Année C: samedi 1ière semaine ordinaire (litco01s.16)
Marc 2, 13-17 : Matthieu... et si c'était moi, le pas correct, qui est appelé
La première image que l'on retient de quelqu'un est celle qui nous marquera pour des années, sinon pour toute la vie. Cette image-là est indélébile et elle influence en filigrane tous nos regards sur cette personne. En interrogeant cette semaine des gens sur qui est Matthieu, la réponse fut unanime : c'est un des évangélistes. Aucun ne soupçonnait son origine d'affairiste véreux, de corrompu, de mépris des pauvres, de son esprit de mondanité.
Ce qui m'impressionne dans le regard des gens questionnés sur Matthieu, c'est qu'ils ont projeté sur lui le même regard que Dieu. On ignorait son oui à l'idolâtrie de l'argent, son oui à la corruption [qui est] du sucre qui donne du diabète (pape François en Ouganda), son oui aux valeurs que la bourse priorise, celle de s'enrichir au détriment des autres. L'image qu'on se faisait de Matthieu était celle d'un passionné de Jésus et non d'un Véreux. Les gens ne voyaient que le «beau Matthieu». Sa rencontre personnelle avec Jésus (E.G. no. 3) chez lui, à sa table, l'a tellement transformé que ce que dit [sa] bouche, c'est ce qui déborde [de son] cœur (Lc 6, 45).
Ce regard du « beau Matthieu» est celui qu'aujourd'hui des chrétiens portent sur lui. Ils ne voient en lui qu'un apôtre, un évangéliste. Que des gens voient amoureusement Matthieu, le plus horrible des pécheurs (François de Sales), m'a profondément impressionné. On peut donc, et c'est une bonne nouvelle, changer son regard sur quelqu'un. Changer d'opinion sur quelqu'un.
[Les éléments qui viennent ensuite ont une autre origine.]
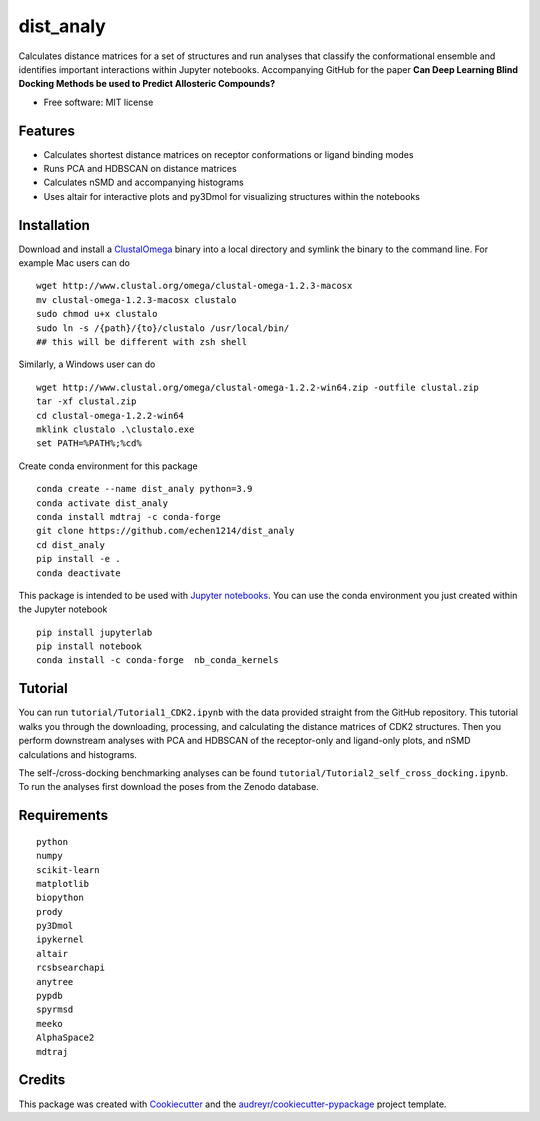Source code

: ==========
dist_analy
==========


.. image:: https://img.shields.io/pypi/v/dist_analy.svg
        :target: https://pypi.python.org/pypi/dist_analy

.. image:: https://img.shields.io/travis/echen1214/dist_analy.svg
        :target: https://travis-ci.com/echen1214/dist_analy

.. image:: https://readthedocs.org/projects/dist-analy/badge/?version=latest
        :target: https://dist-analy.readthedocs.io/en/latest/?badge=latest
        :alt: Documentation Status

.. image:: https://pyup.io/repos/github/echen1214/dist_analy/shield.svg
     :target: https://pyup.io/repos/github/echen1214/dist_analy/
     :alt: Updates

Calculates distance matrices for a set of structures and run analyses that \
classify the conformational ensemble and identifies important interactions \
within Jupyter notebooks. Accompanying GitHub for the paper \
**Can Deep Learning Blind Docking Methods be used to Predict Allosteric Compounds?**

* Free software: MIT license

Features
--------
* Calculates shortest distance matrices on receptor conformations or ligand binding modes
* Runs PCA and HDBSCAN on distance matrices
* Calculates nSMD and accompanying histograms
* Uses altair for interactive plots and py3Dmol for visualizing structures \
  within the notebooks

Installation
------------

Download and install a `ClustalOmega <http://www.clustal.org/omega/>`_ binary into a local directory and symlink the binary to the command line.
For example Mac users can do ::

  wget http://www.clustal.org/omega/clustal-omega-1.2.3-macosx
  mv clustal-omega-1.2.3-macosx clustalo
  sudo chmod u+x clustalo
  sudo ln -s /{path}/{to}/clustalo /usr/local/bin/
  ## this will be different with zsh shell

Similarly, a Windows user can do ::

  wget http://www.clustal.org/omega/clustal-omega-1.2.2-win64.zip -outfile clustal.zip
  tar -xf clustal.zip
  cd clustal-omega-1.2.2-win64
  mklink clustalo .\clustalo.exe
  set PATH=%PATH%;%cd%

Create conda environment for this package ::

  conda create --name dist_analy python=3.9
  conda activate dist_analy
  conda install mdtraj -c conda-forge
  git clone https://github.com/echen1214/dist_analy
  cd dist_analy
  pip install -e .
  conda deactivate

This package is intended to be used with `Jupyter notebooks <https://jupyter.org/install>`_. You can use the conda environment you just created within the Jupyter notebook ::

  pip install jupyterlab
  pip install notebook
  conda install -c conda-forge  nb_conda_kernels

Tutorial
--------

You can run ``tutorial/Tutorial1_CDK2.ipynb`` with the data provided straight from the GitHub repository. This tutorial walks you \
through the downloading, processing, and calculating the distance matrices of CDK2 structures. Then you perform downstream analyses \
with PCA and HDBSCAN of the receptor-only and ligand-only plots, and nSMD calculations and histograms. 
 
The self-/cross-docking benchmarking analyses can be found ``tutorial/Tutorial2_self_cross_docking.ipynb``. To run the analyses \
first download the poses from the Zenodo database.

Requirements
------------
::

  python
  numpy
  scikit-learn
  matplotlib
  biopython
  prody
  py3Dmol
  ipykernel
  altair
  rcsbsearchapi
  anytree
  pypdb
  spyrmsd
  meeko
  AlphaSpace2
  mdtraj

Credits
-------

This package was created with Cookiecutter_ and the `audreyr/cookiecutter-pypackage`_ project template.

.. _Cookiecutter: https://github.com/audreyr/cookiecutter
.. _`audreyr/cookiecutter-pypackage`: https://github.com/audreyr/cookiecutter-pypackage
Ce Jésus, qui prend soin des moindres cheveux de notre tête (Mt 10, 30), continue de porter ce même regard paternellement maternel sur les plus véreux dont les mass-médias nous inondent. Jésus continue de jeter un sentiment d'amour sur nous jusqu'à nous choisir (devise du pape François) et nous dire: suis-moi. Seul le regard miséricordieux de Jésus peut libérer l'humanité de nombreuses formes de maux parfois monstrueux (Urbi et Orbi, 2015). Dieu peut ouvrir des portes de sorties à des situations humainement insolubles.
Ce regard qui voit belle une personne au passé moins qu'acceptable, sommes-nous en mesure de le poser sur notre monde ? Pas sur notre monde en général, mais sur des personnes réputées être des Lévis notables. Quel est notre premier regard spontané, notre premier souvenir sur quelqu'un ?
Ce regard de Jésus riche en miséricorde, ce regard pénétrant invitant à une transformation radicale, se poursuit aujourd'hui. Je notais récemment dans un petit livre sur le frère François-Marie que son itinéraire dans une secte lui a fait mener une vie misérable. Sa rencontre avec Jésus l'a amené à vivre dans un nouvel environnement, non pollué. Il s'est retourné jusqu'à choisir de vivre en vrai fils de François.
Ce frère François-Marie s'est retrouvé dans les milieux les plus pauvres de Verdun à New York, puis au Cameroun. Il ne se regardait plus, se refusait de mener une vie autoréférentielle. De centré sur lui-même, par sa rencontre avec Jésus, il est devenu humain, d'une bonté étonnante, d'un accueil des autres sans égard à ses besoins. Chaque fois qu'on rencontre Jésus, on s’ouvre aux autres.
À sa mort survenue tôt dans sa vie, on ne voyait qu'un autre François dont il était le disciple et non plus le misérable, le Véreux qu'il était avant sa rencontre avec Jésus. Sa vie fut tellement belle, qu'on l'a racontée (cf. Caron, Anne, Comme une flute de roseau, Éd. Novalis, 2015).
À votre contemplation, ces mots souvent répétés du pape François: je suis un pécheur regardé par le Seigneur. Jésus ne regarde personne sans qu'il reparte plus heureux. Plus encore, il lui donne une place d’honneur près de lui. Tout au long de cette année de la miséricorde, redisons ces mots-prières suggérés par le pape: Seigneur, je suis un pécheur, Seigneur, je suis une pécheresse, Viens avec ta miséricorde. AMEN.